The lines wanted run from the first one below through the one with "right shoulder: (401, 428)". Return them exactly.
START Information
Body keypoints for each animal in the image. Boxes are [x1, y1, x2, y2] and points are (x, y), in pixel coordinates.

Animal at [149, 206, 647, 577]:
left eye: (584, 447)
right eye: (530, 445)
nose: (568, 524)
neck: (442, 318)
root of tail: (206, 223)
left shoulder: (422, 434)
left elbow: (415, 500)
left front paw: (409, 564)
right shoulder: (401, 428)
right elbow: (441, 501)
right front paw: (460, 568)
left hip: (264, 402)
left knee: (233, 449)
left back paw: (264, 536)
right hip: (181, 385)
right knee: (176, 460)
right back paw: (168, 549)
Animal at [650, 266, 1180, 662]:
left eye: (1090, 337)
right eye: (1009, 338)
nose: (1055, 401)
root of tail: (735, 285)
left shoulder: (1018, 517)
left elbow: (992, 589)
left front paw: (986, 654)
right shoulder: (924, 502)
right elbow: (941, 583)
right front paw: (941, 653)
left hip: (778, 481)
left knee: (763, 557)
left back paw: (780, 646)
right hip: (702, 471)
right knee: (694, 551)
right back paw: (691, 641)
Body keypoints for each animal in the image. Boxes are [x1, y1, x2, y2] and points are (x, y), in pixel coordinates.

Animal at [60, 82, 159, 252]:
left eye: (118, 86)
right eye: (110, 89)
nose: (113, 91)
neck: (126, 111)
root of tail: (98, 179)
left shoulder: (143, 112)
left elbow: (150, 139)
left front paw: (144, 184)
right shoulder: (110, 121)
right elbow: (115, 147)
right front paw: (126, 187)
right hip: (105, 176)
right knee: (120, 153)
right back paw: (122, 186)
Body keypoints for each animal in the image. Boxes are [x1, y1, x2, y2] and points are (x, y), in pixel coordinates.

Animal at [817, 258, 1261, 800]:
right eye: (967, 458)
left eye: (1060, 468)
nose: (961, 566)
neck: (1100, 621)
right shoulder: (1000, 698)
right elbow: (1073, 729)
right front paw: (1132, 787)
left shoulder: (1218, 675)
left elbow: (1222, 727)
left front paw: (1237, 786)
END Information
Your response →
Body keypoints for each animal in the image. Boxes are [x1, y1, x2, y2] and points are (x, y), in pixel coordinates.

Animal at [149, 206, 647, 577]:
left eye: (584, 447)
right eye: (530, 445)
nose: (568, 524)
neck: (442, 318)
root of tail: (206, 223)
left shoulder: (422, 434)
left elbow: (415, 500)
left front paw: (409, 564)
right shoulder: (401, 428)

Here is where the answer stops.